Esto permite trascender el castigo físico (exterior) a planteamientos conceptuales que tienen que ver con los límites que un ser humano está dispuesto a soportar, con la decisión de sobrevivir, y si eso va directamente relacionado con la idea de “vivir” o no; y hasta qué punto somos capaces de renunciar a las cosas esperando vernos recompensados dentro de un sistema cerrado e inamovible. Como la pequeña Patsey, que pese a haberse planteado el suicidio, juega sus cartas para tratar de mejorar una situación insoportable dentro del ecosistema que les han impuesto. Las motivaciones tienen que ver con la pura y absoluta esperanza de que en algún momento tendrás una oportunidad; siempre.

¿Cómo, si no, entender ese descenso moral de un ser que pierde toda su dignidad, que se niega a sí mismo de forma consciente, a pesar de la injusticia? No es (solo) por el miedo al castigo físico y a la muerte, que es el motor con el que las fuerzas tiránicas les someten (les “domestican”) y consiguen romper sus conexiones evitando la sublevación, sino por la esperanza, por esa “resistencia interna” de la que el propio McQueen ha hablado en varias entrevistas.

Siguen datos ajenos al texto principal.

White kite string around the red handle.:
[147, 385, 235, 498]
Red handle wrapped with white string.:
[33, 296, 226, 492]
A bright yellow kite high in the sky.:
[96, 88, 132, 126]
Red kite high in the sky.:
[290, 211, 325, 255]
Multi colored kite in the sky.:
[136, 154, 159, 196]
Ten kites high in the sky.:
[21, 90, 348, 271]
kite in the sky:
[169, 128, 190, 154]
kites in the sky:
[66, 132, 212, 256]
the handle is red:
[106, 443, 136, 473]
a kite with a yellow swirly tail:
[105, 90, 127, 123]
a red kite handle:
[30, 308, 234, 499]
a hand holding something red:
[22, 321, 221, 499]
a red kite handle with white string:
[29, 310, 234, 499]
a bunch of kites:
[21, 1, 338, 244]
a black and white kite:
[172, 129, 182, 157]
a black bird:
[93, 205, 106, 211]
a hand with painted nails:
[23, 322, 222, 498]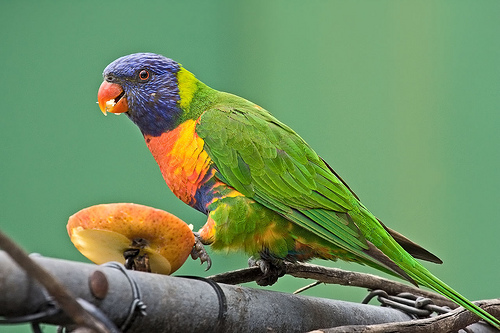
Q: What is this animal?
A: A bird.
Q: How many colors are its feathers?
A: Four.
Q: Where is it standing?
A: On a branch.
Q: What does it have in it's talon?
A: An apple.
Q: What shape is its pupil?
A: Round.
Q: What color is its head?
A: Blue.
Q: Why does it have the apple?
A: To eat.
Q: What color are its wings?
A: Green.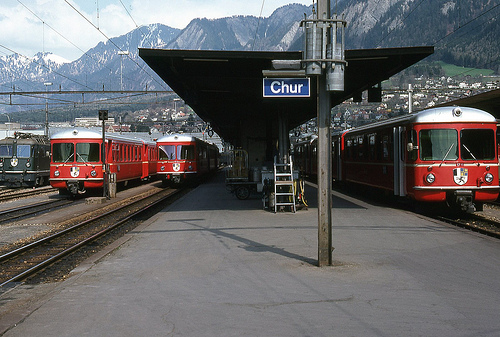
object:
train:
[297, 104, 500, 206]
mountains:
[332, 0, 500, 121]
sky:
[4, 1, 312, 63]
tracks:
[404, 196, 500, 242]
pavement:
[5, 179, 500, 336]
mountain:
[2, 49, 158, 112]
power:
[0, 51, 171, 104]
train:
[50, 128, 157, 198]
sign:
[259, 73, 311, 98]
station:
[1, 156, 497, 337]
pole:
[315, 50, 336, 265]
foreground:
[7, 169, 500, 337]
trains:
[156, 131, 221, 185]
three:
[49, 105, 500, 203]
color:
[59, 243, 84, 264]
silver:
[50, 128, 222, 144]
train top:
[56, 124, 158, 142]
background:
[3, 0, 500, 336]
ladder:
[274, 153, 296, 217]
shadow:
[126, 211, 459, 268]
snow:
[0, 48, 75, 81]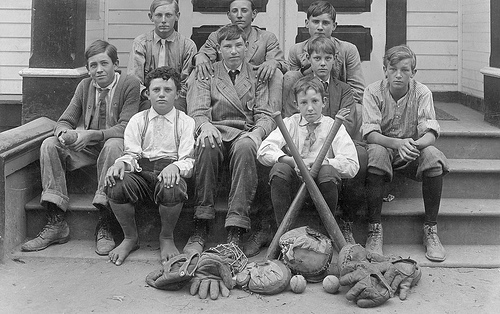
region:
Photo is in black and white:
[5, 3, 492, 309]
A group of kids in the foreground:
[10, 2, 462, 270]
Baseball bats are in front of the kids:
[257, 97, 362, 259]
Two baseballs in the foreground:
[283, 268, 345, 301]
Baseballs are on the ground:
[280, 258, 347, 305]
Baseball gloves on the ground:
[146, 224, 435, 308]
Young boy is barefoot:
[94, 63, 200, 281]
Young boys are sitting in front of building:
[7, 3, 472, 261]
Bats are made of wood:
[256, 103, 369, 264]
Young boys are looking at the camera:
[18, 0, 462, 269]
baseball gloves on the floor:
[149, 223, 441, 311]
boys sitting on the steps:
[36, 14, 464, 303]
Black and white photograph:
[3, 3, 497, 308]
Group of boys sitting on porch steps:
[35, 4, 421, 248]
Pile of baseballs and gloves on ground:
[155, 229, 420, 295]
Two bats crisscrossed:
[268, 109, 349, 259]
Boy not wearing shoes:
[107, 68, 195, 271]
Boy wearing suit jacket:
[185, 28, 280, 139]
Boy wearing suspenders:
[127, 68, 187, 160]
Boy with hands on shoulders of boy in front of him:
[195, 3, 279, 84]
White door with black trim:
[355, 0, 411, 50]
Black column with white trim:
[20, 5, 87, 109]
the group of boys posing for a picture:
[20, 0, 448, 265]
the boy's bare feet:
[107, 236, 179, 264]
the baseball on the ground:
[290, 274, 306, 294]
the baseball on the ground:
[323, 274, 340, 293]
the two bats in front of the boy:
[266, 107, 345, 257]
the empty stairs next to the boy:
[440, 128, 498, 244]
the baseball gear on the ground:
[144, 226, 422, 307]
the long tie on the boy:
[97, 89, 107, 129]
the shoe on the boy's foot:
[420, 222, 445, 260]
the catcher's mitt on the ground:
[189, 257, 234, 299]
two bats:
[264, 102, 356, 261]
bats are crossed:
[264, 105, 363, 278]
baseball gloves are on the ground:
[148, 222, 429, 312]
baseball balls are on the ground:
[277, 272, 340, 286]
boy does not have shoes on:
[115, 226, 181, 272]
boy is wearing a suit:
[206, 62, 286, 143]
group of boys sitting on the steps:
[16, 6, 474, 264]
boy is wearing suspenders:
[134, 105, 199, 168]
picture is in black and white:
[30, 38, 494, 277]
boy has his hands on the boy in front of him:
[190, 1, 292, 87]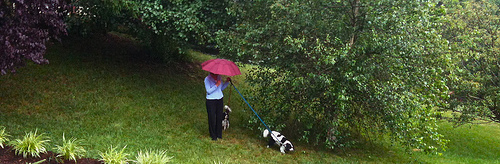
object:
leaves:
[30, 46, 53, 63]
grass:
[317, 143, 489, 162]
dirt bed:
[6, 141, 106, 161]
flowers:
[1, 120, 174, 162]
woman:
[204, 72, 229, 140]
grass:
[1, 32, 498, 162]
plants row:
[2, 122, 182, 162]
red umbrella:
[200, 59, 241, 75]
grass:
[11, 44, 206, 156]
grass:
[423, 112, 498, 162]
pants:
[205, 100, 230, 138]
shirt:
[202, 74, 232, 101]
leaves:
[279, 31, 435, 118]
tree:
[80, 22, 490, 142]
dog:
[258, 123, 295, 153]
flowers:
[0, 24, 62, 93]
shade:
[78, 33, 188, 111]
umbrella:
[199, 52, 244, 79]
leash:
[229, 82, 284, 143]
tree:
[236, 2, 458, 162]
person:
[194, 72, 259, 133]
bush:
[234, 7, 482, 159]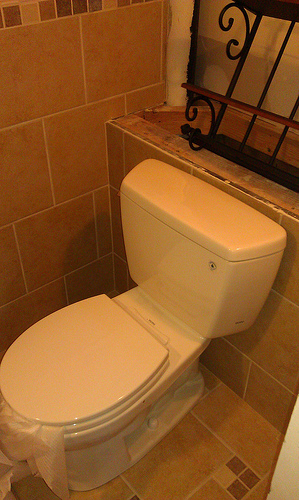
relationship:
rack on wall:
[203, 26, 284, 157] [156, 4, 293, 185]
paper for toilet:
[0, 414, 90, 478] [46, 222, 198, 442]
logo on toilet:
[189, 244, 235, 281] [46, 222, 198, 442]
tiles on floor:
[178, 410, 279, 493] [108, 440, 248, 498]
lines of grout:
[232, 345, 258, 381] [228, 343, 296, 407]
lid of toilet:
[75, 302, 185, 407] [46, 222, 198, 442]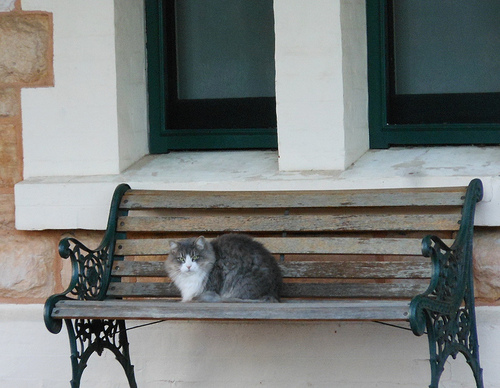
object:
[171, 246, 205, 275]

Así, pese a haber penetrado en los circuitos hollywoodenses y sonar fuerte (y muy fuerte) para los Oscar, existe una continuidad formal entre este trabajo, Shame y Hunger, si bien es cierto que se han moderado esos mecanismos. Pero no renuncia McQueen a los planos largos que obligan al espectador a mantener la angustia sin descanso (son muy numerosas este tipo de secuencias), y otros elementos como la banda sonora (y el uso del sonido, el encabalgamiento con otras secuencias) no 'melodramatiza' la historia en un sentido ventajista, ni mucho menos; además usa la estética para ser autoconsciente del propio discurso, cuando Solomon mira casi sin darte cuenta a cámara. Por otro lado, la configuración de unos personajes malvados con los que la película no intenta empatizar (lo cual no quita que tengan diversas dimensiones, alejándose de lo que sería una caricatura), posiciona al filme no en una postura reivindicativa -ya que se trataría de otra película- pero sí sin miedo a representar la esclavitud como una manifestación terrenal de la maldad: ya sabemos que la esclavitud fue terrible, así que no vamos a denunciarlo; pero tampoco vamos a obviarlo.